Ultimately, it’s the patient who needs to be able to access and understand the hospital providers’ discharge instructions, take the prescribed medicines, and follow through with all the follow up appointments scheduled with office-based primary care physicians and specialists.
Using technology to ensure the patient is the focus of the care coordination equation is a good idea, but it needs to be the right technology. There is no one-size-fits-all for every patient, but mobile technology is emerging as a highly effective care coordination and engagement tool for all ages. In fact, smartphone adoption has reached 68 percent among all U.S. adults, and 58 percent among those ages 50 to 64 years old.1
Maintaining engagement after discharge
If the patient were enrolled in a care transition or readmission prevention program while still in the hospital, they could be equipped with an integrated, personalized smartphone application to access care plan information and appointment schedules after discharge. The patient would also be introduced to a personal care liaison who would educate the patient about how to check-in daily through the app and would follow-up with that patient by phone to answer care plan questions and share information with the patient’s care team.

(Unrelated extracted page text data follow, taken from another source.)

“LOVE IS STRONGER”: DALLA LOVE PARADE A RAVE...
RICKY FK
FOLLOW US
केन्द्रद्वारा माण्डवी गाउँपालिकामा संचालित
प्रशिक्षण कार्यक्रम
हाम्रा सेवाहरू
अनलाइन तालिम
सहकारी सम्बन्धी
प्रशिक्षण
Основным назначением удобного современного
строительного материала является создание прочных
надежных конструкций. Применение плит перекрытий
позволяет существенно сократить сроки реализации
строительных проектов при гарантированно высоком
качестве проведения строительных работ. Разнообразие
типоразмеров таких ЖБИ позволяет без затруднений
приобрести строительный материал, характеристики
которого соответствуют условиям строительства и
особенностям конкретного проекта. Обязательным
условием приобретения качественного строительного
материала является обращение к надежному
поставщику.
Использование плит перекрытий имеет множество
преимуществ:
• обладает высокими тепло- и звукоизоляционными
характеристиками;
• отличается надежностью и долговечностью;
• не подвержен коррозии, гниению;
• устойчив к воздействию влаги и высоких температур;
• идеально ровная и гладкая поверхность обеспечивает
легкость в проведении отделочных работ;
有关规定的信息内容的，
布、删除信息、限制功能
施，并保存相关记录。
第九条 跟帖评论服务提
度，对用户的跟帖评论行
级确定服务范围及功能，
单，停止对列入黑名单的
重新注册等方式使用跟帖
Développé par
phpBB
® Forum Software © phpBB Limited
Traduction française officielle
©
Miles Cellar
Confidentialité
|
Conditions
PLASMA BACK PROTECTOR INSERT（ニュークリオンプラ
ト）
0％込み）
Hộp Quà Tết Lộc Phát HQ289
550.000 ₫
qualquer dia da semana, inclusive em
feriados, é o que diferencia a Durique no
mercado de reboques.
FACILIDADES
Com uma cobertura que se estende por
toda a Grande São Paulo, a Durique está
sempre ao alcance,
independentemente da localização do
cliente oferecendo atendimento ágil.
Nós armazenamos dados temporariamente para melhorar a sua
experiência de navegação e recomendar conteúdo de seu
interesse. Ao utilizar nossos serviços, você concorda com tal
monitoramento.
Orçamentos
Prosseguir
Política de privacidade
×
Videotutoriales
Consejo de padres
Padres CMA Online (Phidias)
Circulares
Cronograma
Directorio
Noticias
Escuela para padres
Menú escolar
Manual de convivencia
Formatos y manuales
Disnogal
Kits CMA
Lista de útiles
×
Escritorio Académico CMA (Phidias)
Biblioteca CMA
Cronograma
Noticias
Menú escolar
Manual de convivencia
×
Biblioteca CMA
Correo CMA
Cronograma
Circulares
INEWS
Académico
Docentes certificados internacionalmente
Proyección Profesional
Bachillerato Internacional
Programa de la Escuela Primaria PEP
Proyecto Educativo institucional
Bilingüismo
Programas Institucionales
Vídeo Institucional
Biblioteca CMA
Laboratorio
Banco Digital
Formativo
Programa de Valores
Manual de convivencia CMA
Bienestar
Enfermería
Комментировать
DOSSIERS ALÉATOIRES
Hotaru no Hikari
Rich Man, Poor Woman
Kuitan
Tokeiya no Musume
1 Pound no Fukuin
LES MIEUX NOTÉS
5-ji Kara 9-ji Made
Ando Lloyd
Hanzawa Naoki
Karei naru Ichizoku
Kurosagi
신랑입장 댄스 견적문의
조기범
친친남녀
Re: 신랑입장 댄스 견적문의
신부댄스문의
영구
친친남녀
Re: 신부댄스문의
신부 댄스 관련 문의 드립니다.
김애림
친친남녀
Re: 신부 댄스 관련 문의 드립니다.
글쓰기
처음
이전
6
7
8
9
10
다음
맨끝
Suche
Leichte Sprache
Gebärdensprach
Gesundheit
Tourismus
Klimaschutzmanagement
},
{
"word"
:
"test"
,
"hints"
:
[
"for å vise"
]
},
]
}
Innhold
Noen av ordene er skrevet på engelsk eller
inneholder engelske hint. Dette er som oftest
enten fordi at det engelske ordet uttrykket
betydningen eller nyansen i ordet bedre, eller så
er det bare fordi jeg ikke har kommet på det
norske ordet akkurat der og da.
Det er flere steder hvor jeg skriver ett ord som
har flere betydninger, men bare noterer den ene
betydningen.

On the provider side, the care team could then view and adjust the care plan from their own integrated app based on patient feedback and status updates captured by the care liaison and the app. The care liaison would then update information and educate the patient about the regimen’s changes.
It is essential, though, that this technology is user-friendly to help engage diverse patient populations at varying levels of technical acumen. That’s why a careful assessment of each patient should be conducted before enrollment in such a program.
With easy-to-use mobile technology coupled with a personal care liaison for motivation and support, hospitals and health systems can ensure patients are never left out of the care coordination equation.